• [EXCERPT]:
**********

Understanding a lemma regarding subspace topology [duplicate]

Question

I am learning topology and am struggling with some of the concepts of open sets regarding subspaces.

The problem I am working on says, that Y is a subspace of X, and A is a subset of Y, then show that the topology A inherits as a subspace of Y is the same topology it inherits as a subspace from X.

now what I am trying to prove is that A is a basis for the subspace topology of Y of X, and A is the basis for the subspace topology on X, then these two topologies are the same.

Here is the lemma I am struggling to utilize , it says, "Let Y be a subspace of X, if U is open in Y and Y is open in X, then U is open in X."

Since A is a subset of Y, does this imply that A is open in Y? (i think so). Y is open in X, so does this imply that A is open in X? (I think so)

If A is open in Y, and A is open in X, does this mean that A is open in $Y \bigcap U$ for $U \subset X$ ? (This I am not sure of).

Further, assuming my intuition is right, if A is open in $Y \bigcap U$ does this mean for $x \in Y \bigcap U$ that $x \in A \bigcap U$ since A is open in both Y and X?

this yields my needed argument saying that $A \bigcap U \subset Y \bigcap U$ this can then be shown that $\mathbb{B}_{A}$ is a basis for both topologies. my question is that just because A is a subset of Y and A is open in X, and $x \in Y \bigcap U$ , I am not sure if this implies that $x \in A \bigcap U$.

Thank you again so very much and I will greatly appreciate any clarification.

Answer 1

Answer on the problem mentioned in second alinea.

Let it be that $X$ is a set equipped with a topology $\tau$, and let $A\subseteq Y\subseteq X$.

Then $Y$ inherits a subtopology $\tau_{Y}=\left\{ Y\cap U\mid U\in\tau\right\} $ and likewise $A$ inherits a subtopology $\tau_{A}=\left\{ A\cap U\mid U\in\tau\right\} $.

Looking at $A$ as a subspace of $Y$ it also inherits a subtopology $\tau'_{A}=\left\{ A\cap V\mid V\in\tau_{Y}\right\} $ and to be shown is that $\tau_{A}$ and $\tau'_{A}$ coincide.

If $O\in\tau'_{A}$ then $O=A\cap V$ for some $V\in\tau_{Y}$. From $V\in\tau_{Y}$ it follows that $V=Y\cap U$ for some $U\in\tau$. Then $O=A\cap Y\cap U=A\cap U$ showing that $O\in\tau{}_{A}$.

Proved is now that $\tau'_{A}\subseteq\tau_{A}$.

Conversely let $O\in\tau_{A}$. Then $O=A\cap U$ for some $U\in\tau$. Now note that we can also write $O=A\cap Y\cap U=A\cap W$ where $W:=Y\cap U\in\tau_{Y}$. This shows that $O\in\tau'_{A}$.

Proved is now that $\tau{}_{A}\subseteq\tau'_{A}$ and you are ready.

Answer 2

A basis is a collection of sets, so for a mere subset, you have to show that the subset is a collection of sets, not just a single set before showing that a subset can be a basis.

The second part of my confusion, assuming that A is open in Y and X, is that if one were to show that A were open in $Y \bigcap U$ where U $\subset X $ , one needs to show that A is contained in U. both of these I do not have and can not assume.

thank you very much.

**********

• [DATASET RECORDS]:
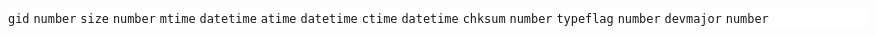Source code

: <td>
<code>gid</code></td>
<td>
<code>number</code></td>
<td>
</td>
</tr>

<tr>
<td>
<code>size</code></td>
<td>
<code>number</code></td>
<td>
</td>
</tr>

<tr>
<td>
<code>mtime</code></td>
<td>
<code>datetime</code></td>
<td>
</td>
</tr>

<tr>
<td>
<code>atime</code></td>
<td>
<code>datetime</code></td>
<td>
</td>
</tr>

<tr>
<td>
<code>ctime</code></td>
<td>
<code>datetime</code></td>
<td>
</td>
</tr>

<tr>
<td>
<code>chksum</code></td>
<td>
<code>number</code></td>
<td>
</td>
</tr>

<tr>
<td>
<code>typeflag</code></td>
<td>
<code>number</code></td>
<td>
</td>
</tr>

<tr>
<td>
<code>devmajor</code></td>
<td>
<code>number</code></td>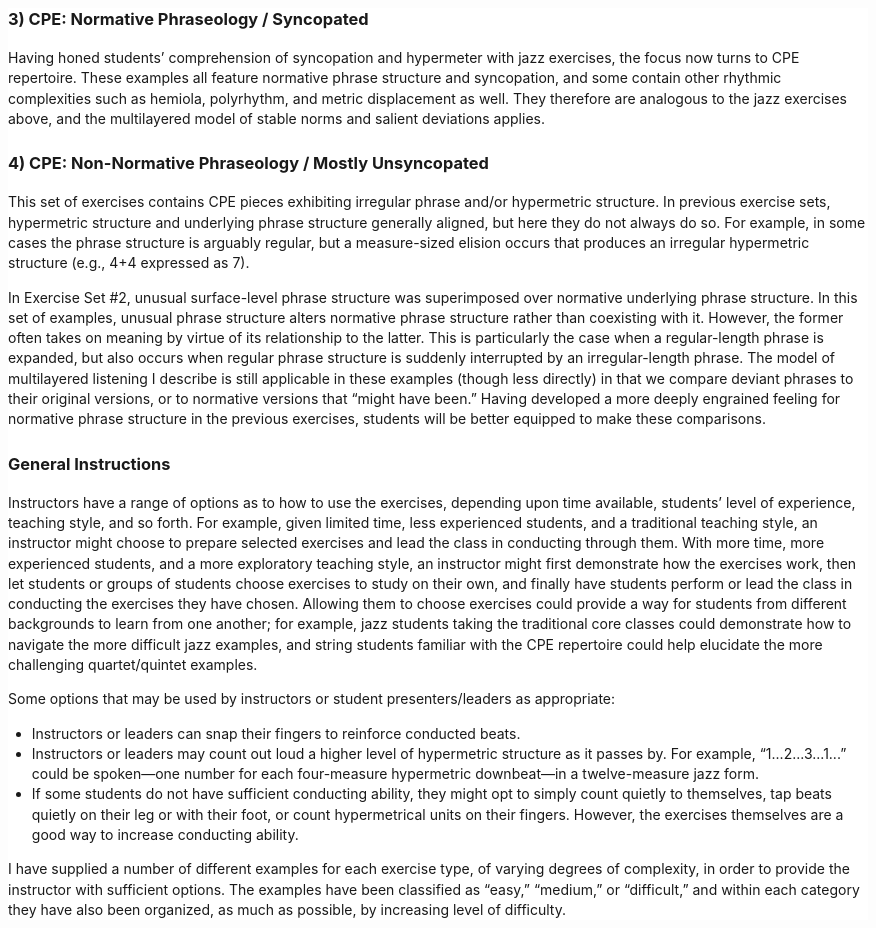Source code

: ### 3) CPE: Normative Phraseology / Syncopated

Having honed students’ comprehension of syncopation and hypermeter with jazz exercises, the focus now turns to CPE repertoire. These examples all feature normative phrase structure and syncopation, and some contain other rhythmic complexities such as hemiola, polyrhythm, and metric displacement as well. They therefore are analogous to the jazz exercises above, and the multilayered model of stable norms and salient deviations applies.

### 4) CPE: Non-Normative Phraseology / Mostly Unsyncopated

This set of exercises contains CPE pieces exhibiting irregular phrase and/or hypermetric structure. In previous exercise sets, hypermetric structure and underlying phrase structure generally aligned, but here they do not always do so. For example, in some cases the phrase structure is arguably regular, but a measure-sized elision occurs that produces an irregular hypermetric structure (e.g., 4+4 expressed as 7).

In Exercise Set \#2, unusual surface-level phrase structure was superimposed over normative underlying phrase structure. In this set of examples, unusual phrase structure alters normative phrase structure rather than coexisting with it. However, the former often takes on meaning by virtue of its relationship to the latter. This is particularly the case when a regular-length phrase is expanded, but also occurs when regular phrase structure is suddenly interrupted by an irregular-length phrase. The model of multilayered listening I describe is still applicable in these examples (though less directly) in that we compare deviant phrases to their original versions, or to normative versions that “might have been.” Having developed a more deeply engrained feeling for normative phrase structure in the previous exercises, students will be better equipped to make these comparisons.

### General Instructions

Instructors have a range of options as to how to use the exercises, depending upon time available, students’ level of experience, teaching style, and so forth. For example, given limited time, less experienced students, and a traditional teaching style, an instructor might choose to prepare selected exercises and lead the class in conducting through them. With more time, more experienced students, and a more exploratory teaching style, an instructor might first demonstrate how the exercises work, then let students or groups of students choose exercises to study on their own, and finally have students perform or lead the class in conducting the exercises they have chosen. Allowing them to choose exercises could provide a way for students from different backgrounds to learn from one another; for example, jazz students taking the traditional core classes could demonstrate how to navigate the more difficult jazz examples, and string students familiar with the CPE repertoire could help elucidate the more challenging quartet/quintet examples.

Some options that may be used by instructors or student presenters/leaders as appropriate:

- Instructors or leaders can snap their fingers to reinforce conducted beats.
- Instructors or leaders may count out loud a higher level of hypermetric structure as it passes by. For example, “1...2...3...1...” could be spoken—one number for each four-measure hypermetric downbeat—in a twelve-measure jazz form.
- If some students do not have sufficient conducting ability, they might opt to simply count quietly to themselves, tap beats quietly on their leg or with their foot, or count hypermetrical units on their fingers. However, the exercises themselves are a good way to increase conducting ability.

I have supplied a number of different examples for each exercise type, of varying degrees of complexity, in order to provide the instructor with sufficient options. The examples have been classified as “easy,” “medium,” or “difficult,” and within each category they have also been organized, as much as possible, by increasing level of difficulty.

**********

• [TASK INSTRUCTIONS]: List every topology that Answer 1 in the subspace topology thread above names with a symbol, and for each give the set it is a topology on.

• [EXPECTED ANSWER]:
- τ: a topology on X
- τ_Y = {Y ∩ U | U ∈ τ}: the subtopology on Y
- τ_A = {A ∩ U | U ∈ τ}: the subtopology on A inherited from X
- τ'_A = {A ∩ V | V ∈ τ_Y}: the subtopology on A inherited as a subspace of Y